The Independent Investigations Office of B.C., which probes all police-involved incidents resulting in serious injury or death, issued its report Thursday on the Jan. 29, 2022 incident.

The IIO says police responded to a 911 call from a convenience store on Yates Street at 11:39 p.m. reporting that a man armed with a metal baton had robbed the business.

Two officers who were not subjects of the investigation found the man walking north on Quadra Street and saw he matched the suspect description and was carrying the steel baton.

The man, who later admitted to being impaired by an intoxicant, said he couldn’t remember exactly what happened next but believed that a police dog was deployed as he lay handcuffed on the ground, sustaining a bite to his head and on his buttock.

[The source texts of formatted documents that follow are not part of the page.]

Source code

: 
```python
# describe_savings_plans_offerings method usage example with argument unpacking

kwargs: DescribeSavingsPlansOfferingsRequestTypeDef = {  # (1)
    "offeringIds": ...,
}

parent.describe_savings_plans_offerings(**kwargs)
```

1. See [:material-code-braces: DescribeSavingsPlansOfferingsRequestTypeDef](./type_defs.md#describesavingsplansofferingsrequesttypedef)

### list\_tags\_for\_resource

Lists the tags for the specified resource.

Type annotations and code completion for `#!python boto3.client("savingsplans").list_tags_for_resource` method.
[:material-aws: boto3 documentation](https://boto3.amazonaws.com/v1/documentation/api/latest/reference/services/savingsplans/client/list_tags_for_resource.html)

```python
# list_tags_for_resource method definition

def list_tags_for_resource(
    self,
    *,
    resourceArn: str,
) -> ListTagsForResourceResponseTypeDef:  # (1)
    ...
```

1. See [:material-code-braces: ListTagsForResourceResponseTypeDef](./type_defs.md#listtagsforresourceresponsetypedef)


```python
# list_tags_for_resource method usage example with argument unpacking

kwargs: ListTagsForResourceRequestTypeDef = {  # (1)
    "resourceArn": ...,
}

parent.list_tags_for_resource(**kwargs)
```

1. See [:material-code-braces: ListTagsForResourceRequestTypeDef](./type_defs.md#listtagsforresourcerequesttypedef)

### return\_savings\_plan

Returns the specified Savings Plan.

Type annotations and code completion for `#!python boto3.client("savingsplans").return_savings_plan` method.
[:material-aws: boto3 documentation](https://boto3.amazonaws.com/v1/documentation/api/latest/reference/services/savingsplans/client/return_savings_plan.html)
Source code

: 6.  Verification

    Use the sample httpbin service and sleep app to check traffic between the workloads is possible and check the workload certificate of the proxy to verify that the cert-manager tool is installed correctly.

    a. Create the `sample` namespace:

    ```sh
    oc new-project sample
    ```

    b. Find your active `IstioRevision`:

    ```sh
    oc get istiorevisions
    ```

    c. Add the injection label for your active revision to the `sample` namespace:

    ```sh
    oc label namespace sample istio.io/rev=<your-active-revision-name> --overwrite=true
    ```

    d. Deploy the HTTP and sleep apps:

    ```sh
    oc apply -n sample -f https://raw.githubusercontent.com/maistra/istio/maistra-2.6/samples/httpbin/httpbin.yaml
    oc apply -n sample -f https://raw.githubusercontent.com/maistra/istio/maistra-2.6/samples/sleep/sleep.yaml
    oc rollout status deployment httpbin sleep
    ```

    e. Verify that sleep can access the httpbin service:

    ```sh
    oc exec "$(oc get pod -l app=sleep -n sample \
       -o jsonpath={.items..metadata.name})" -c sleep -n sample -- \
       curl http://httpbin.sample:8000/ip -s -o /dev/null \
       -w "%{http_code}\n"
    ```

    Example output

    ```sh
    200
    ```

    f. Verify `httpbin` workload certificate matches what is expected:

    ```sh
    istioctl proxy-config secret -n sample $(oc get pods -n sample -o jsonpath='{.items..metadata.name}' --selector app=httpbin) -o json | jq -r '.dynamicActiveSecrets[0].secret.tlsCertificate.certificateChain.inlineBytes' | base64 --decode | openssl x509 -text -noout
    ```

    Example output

However IIO investigators found, through officers and witness testimony as well as witness video, that the police dog “was neither deployed for an extended period nor after [the suspect] was handcuffed.”

The man was provided first aid at the scene and was later transported to hospital, receiving 32 sutures for lacerations caused by the dog bites.

In regards to whether the use of force by the canine officer against the suspect was necessary and proportionate to the risk he posed, the IIO said it was not unreasonable for the two responding officers to believe that assistance from the canine handler and police dog was necessary.

“Likewise, it was not unreasonable for [the canine officer] to conclude that [the suspect], who was now uncontrolled and reaching into a pocket, potentially for another weapon, posed a real risk of bodily harm to an officer,” the IIO wrote.

“In those circumstances, deployment of the PSD to bite, while at the upper end of the range, was within the reasonable range of force options available to [the officer].”

Summarizing his report, IIO Chief Civilian Director Ronald McDonald said there were no reasonable grounds to believe the officer committed an offence and the matter would not be referred to Crown for possible charges.